The statistical analysis revealed that most of the sway and EnHL values pre- and post-surgery were different between the amputee patient and controls (see Supplementary Tables S3 and S4). The sway area increased when the visual information was removed, and the amputee presented for both pre- and post-bone anchoring of the prosthesis an increased sway area compared to controls (, see Supplementary Table S3). This was not the case only for pre- and post-surgery during the eyes open condition for the intact leg (pre: t = −0.04, p = .969, post: t = −0.25, p = .811). There were no larger differences observed pre- and post-bone anchoring of the prosthesis for both the intact and the amputated leg. Thus, OI for this patient did not have a strong effect on the overall area of the CoP. The total length of the CoP of the amputated side increased for the amputee patient post-bone anchoring of the prosthesis in the ML direction. Closing the eyes marginally increased the spread in both legs pre-bone anchoring of the prosthesis in the ML direction. The CoP velocity was mainly increased for the eyes closed condition for the amputated leg and both legs after the bone-anchoring ().

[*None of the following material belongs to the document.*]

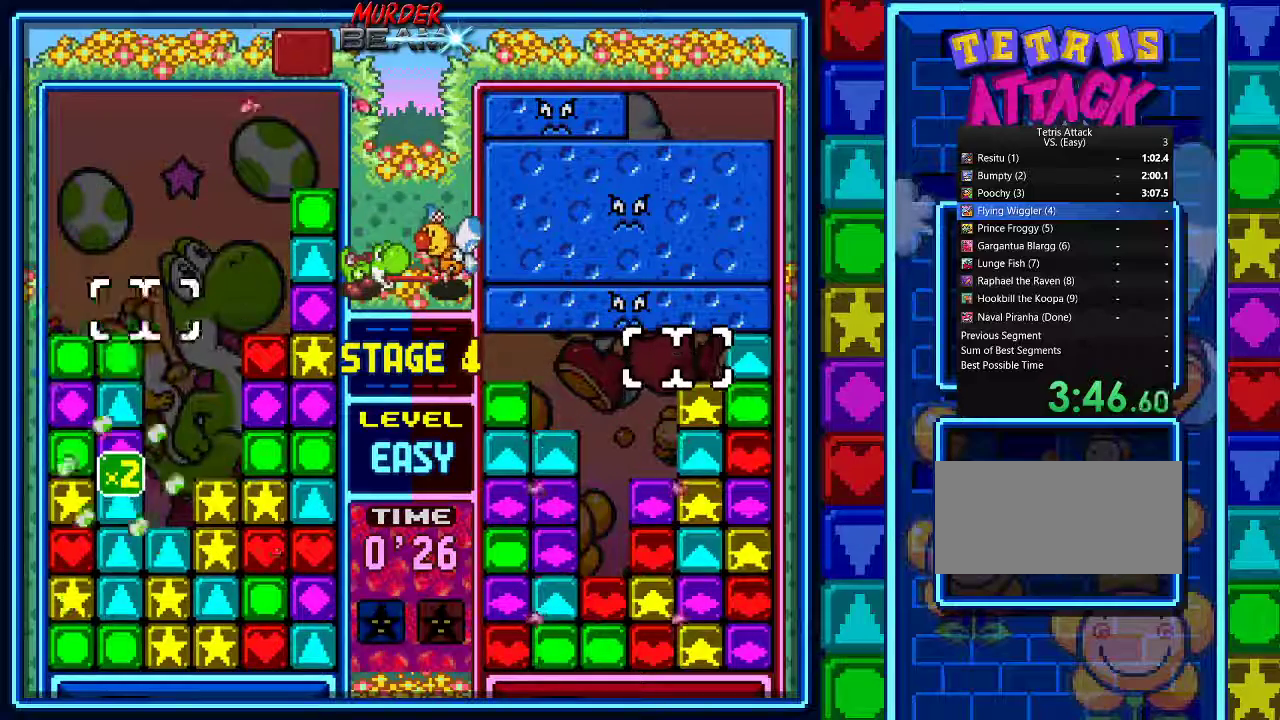
{"buttons": ["A", "DPAD_RIGHT"], "events": [[33, "DPAD_RIGHT", "down"], [133, "DPAD_RIGHT", "up"], [200, "DPAD_RIGHT", "down"], [300, "DPAD_RIGHT", "up"], [367, "DPAD_RIGHT", "down"], [433, "A", "down"]]}
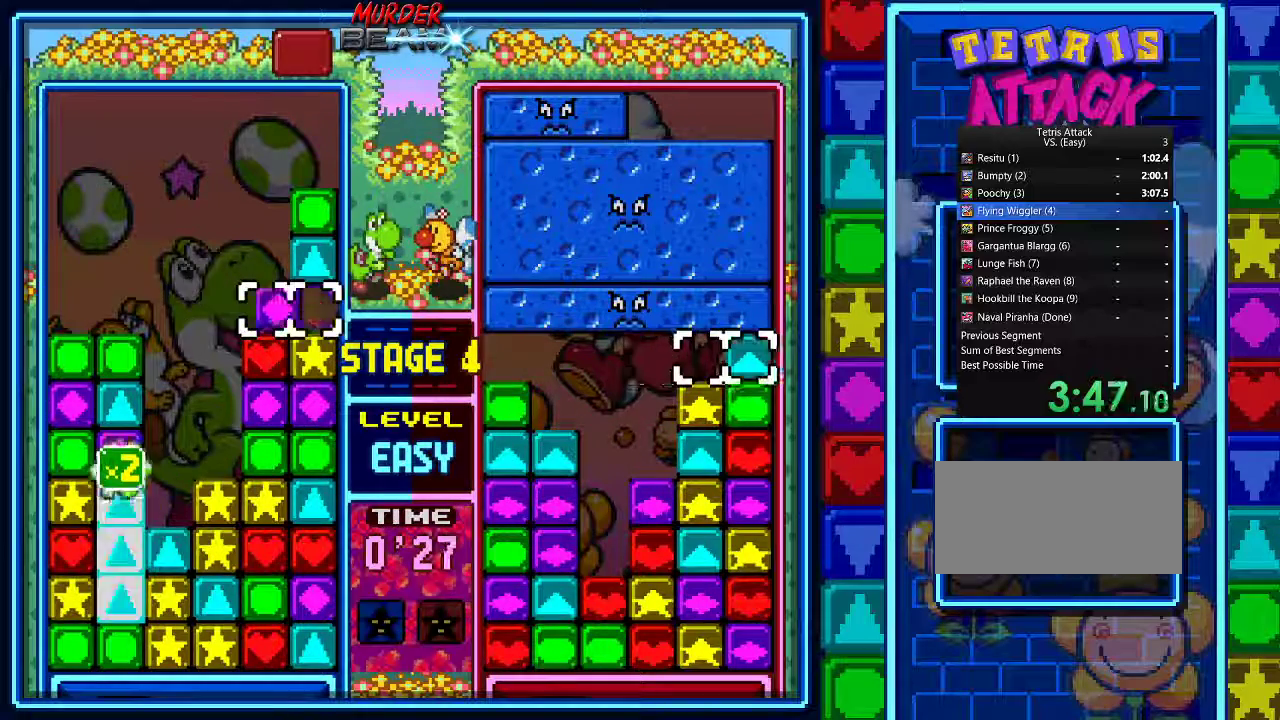
{"buttons": ["DPAD_RIGHT"], "events": [[33, "A", "up"], [67, "DPAD_LEFT", "down"], [100, "A", "down"], [167, "DPAD_LEFT", "up"], [200, "A", "up"], [267, "A", "down"], [333, "A", "up"]]}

Figure 2. (A) Sway measures for the eyes open and (B) for the eyes closed condition. (C) EnHL in seconds for the different directions and conditions. The grey-filled circles and the red-filled squares are the respective values for each trial for the amputee participant. The control results are shown in box plots. I: Intact leg, for the controls dominant leg; A: Amputated leg, for the control non-dominant leg; ML: medio-lateral; AP: anterior-posterior; EO: eyes open; EC: eyes closed.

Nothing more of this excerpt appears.